Within the pages of Scripture, teachers and prophets do different things. Teachers impart wisdom. Prophets relay divine direction and admonition. Teachers develop thinking and character. Prophets align the people’s vision with God’s vision. Teachers enable God’s people to live well. Prophets call God’s people to covenant faithfulness. Teachers prepare their charges to make good decisions. Prophets challenge the use and abuse of power. Teachers pursue truth by testing ideas. Prophets pursue truth by testing the messenger and the message.
Today’s prophetic teachers, however, blur the two offices. Their teaching rests on claims of revelation-knowledge: about the spiritual realm, about human history, about God’s commitments and plans, and about who’s on God’s side and who’s not. Because they base their teaching on divine revelation, their ideas can’t be tested, but only accepted and followed. And that’s a problem. Unquestioned acceptance of teaching based on claims of divine revelation is what leads to places like Jonestown and Waco.

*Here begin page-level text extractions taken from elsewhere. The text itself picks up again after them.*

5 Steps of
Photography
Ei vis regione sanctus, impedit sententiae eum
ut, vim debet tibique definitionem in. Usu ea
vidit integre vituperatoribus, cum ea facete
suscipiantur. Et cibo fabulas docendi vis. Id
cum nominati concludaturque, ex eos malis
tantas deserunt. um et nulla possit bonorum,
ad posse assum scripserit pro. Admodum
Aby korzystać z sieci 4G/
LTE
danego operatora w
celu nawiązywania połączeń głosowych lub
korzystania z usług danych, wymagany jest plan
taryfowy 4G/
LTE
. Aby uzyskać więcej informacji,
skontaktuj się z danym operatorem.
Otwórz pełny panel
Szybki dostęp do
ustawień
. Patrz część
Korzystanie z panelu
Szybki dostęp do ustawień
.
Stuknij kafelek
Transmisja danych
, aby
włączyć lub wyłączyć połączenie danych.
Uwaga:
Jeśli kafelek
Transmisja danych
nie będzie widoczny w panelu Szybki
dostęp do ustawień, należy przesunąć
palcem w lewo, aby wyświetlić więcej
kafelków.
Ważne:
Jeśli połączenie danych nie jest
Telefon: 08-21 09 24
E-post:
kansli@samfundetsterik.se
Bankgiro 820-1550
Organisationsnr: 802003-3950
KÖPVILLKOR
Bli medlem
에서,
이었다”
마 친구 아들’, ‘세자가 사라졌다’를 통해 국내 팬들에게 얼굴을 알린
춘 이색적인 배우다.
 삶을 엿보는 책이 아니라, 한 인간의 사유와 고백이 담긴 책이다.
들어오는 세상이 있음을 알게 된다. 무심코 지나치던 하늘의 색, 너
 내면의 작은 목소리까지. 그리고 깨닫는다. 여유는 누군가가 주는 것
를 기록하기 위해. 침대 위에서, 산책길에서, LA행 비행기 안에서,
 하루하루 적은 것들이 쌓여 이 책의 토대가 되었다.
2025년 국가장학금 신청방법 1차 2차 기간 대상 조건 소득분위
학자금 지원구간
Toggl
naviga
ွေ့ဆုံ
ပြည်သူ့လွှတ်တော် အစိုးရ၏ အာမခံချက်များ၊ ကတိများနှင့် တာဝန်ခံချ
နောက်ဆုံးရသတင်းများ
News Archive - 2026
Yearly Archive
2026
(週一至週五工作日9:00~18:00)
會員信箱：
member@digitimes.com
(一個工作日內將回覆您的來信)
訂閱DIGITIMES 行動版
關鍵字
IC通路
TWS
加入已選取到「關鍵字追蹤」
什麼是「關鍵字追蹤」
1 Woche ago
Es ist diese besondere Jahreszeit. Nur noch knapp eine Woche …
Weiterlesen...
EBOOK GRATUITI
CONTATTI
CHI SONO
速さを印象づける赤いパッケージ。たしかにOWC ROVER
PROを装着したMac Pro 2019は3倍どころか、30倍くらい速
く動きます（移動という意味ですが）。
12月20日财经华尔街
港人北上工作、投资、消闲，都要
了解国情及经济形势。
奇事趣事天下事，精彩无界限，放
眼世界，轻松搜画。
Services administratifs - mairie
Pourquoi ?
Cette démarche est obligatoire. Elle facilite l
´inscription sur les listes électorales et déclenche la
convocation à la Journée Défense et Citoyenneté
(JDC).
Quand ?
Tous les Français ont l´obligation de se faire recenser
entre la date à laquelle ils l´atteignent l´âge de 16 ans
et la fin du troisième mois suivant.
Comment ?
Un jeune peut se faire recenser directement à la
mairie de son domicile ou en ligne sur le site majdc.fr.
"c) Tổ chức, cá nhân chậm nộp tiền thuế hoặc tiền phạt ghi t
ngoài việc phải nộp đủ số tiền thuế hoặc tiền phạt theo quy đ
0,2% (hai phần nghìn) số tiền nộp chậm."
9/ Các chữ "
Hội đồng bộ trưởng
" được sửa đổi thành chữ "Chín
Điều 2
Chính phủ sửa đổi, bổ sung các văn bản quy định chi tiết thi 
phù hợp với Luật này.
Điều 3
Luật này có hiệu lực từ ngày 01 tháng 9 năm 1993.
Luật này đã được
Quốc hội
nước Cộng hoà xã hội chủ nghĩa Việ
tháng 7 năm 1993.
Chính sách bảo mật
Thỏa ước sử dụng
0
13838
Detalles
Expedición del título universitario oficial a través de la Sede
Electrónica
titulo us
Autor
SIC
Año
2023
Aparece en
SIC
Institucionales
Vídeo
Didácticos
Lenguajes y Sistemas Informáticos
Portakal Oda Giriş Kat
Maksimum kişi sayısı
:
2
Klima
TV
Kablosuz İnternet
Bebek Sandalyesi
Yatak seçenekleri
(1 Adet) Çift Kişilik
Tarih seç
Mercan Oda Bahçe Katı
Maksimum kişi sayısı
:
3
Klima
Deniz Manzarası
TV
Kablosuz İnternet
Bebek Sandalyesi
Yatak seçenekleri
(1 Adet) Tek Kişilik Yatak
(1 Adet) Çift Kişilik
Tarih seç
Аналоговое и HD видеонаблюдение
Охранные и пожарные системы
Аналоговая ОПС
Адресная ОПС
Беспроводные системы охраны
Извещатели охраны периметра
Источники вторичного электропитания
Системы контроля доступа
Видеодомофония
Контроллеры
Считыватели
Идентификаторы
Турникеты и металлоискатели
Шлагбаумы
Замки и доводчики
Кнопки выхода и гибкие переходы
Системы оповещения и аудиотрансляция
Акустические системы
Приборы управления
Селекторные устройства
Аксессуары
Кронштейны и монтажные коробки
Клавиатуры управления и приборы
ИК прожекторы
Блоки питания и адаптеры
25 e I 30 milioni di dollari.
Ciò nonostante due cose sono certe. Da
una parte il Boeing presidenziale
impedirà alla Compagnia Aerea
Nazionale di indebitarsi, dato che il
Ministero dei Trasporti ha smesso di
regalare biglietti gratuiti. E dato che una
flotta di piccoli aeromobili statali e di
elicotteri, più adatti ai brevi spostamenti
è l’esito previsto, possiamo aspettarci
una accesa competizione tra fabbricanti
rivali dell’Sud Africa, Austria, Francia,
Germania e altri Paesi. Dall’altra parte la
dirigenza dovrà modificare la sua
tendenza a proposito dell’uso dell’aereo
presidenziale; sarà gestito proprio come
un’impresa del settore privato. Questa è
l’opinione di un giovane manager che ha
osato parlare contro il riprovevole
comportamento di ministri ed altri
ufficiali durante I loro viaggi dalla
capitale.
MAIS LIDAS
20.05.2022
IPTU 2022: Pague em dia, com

Take two of the most prominent of today’s prophetic teachers, Jonathan Cahn (The Harbinger series) and Lance Wallnau (God’s Chaos Code). Both present historical patterns that link ancient Israel and the United States. Each cherry-picks biblical texts, explains their historical meaning with bits of truth and a large dose of fabrication, and connects the dots in ways that obliquely confirm the patterns they present. It’s biblical interpretation in the service of Nationalist ideology. But that doesn’t matter, because it’s divinely inspired.
But how does one know whether such teaching really is divine revelation, as opposed to some random thoughts that occurred to them during their daily walks or an elaborate outcome of wishful thinking?
This is where the prophetic literature of the Old Testament helps us. Because prophetic proclaimers held great power, biblical Israel was vitally concerned to distinguish the posers from the players. Among the red flags that point to the former are:
• Egotism, pride, and self-promotion
• Profiting off prophetic ministry
• Promoting the maintenance or restoration of the status quo
• Presenting a God who is inextricably bound to the nation’s institutions and ideology
• And the failure of God to confirm the prophet’s message.
On the last of these points, in particular, the teachings of prophetic figures have failed spectacularly. Donald Trump was not reelected, despite countless prophetic decrees, taking-authority-over, dispatching angels, and sacred assemblies with blowing shofars. And let’s be clear. This was not a matter of a few unfulfilled prophecies. It was the failure of a whole body of prophetic teaching that was pressed consistently and resolutely for months, with assurances that voter fraud would be exposed, Trump would be inaugurated, the Kraken would be released, etc.
And still these teachers and their followers persist. It makes no sense.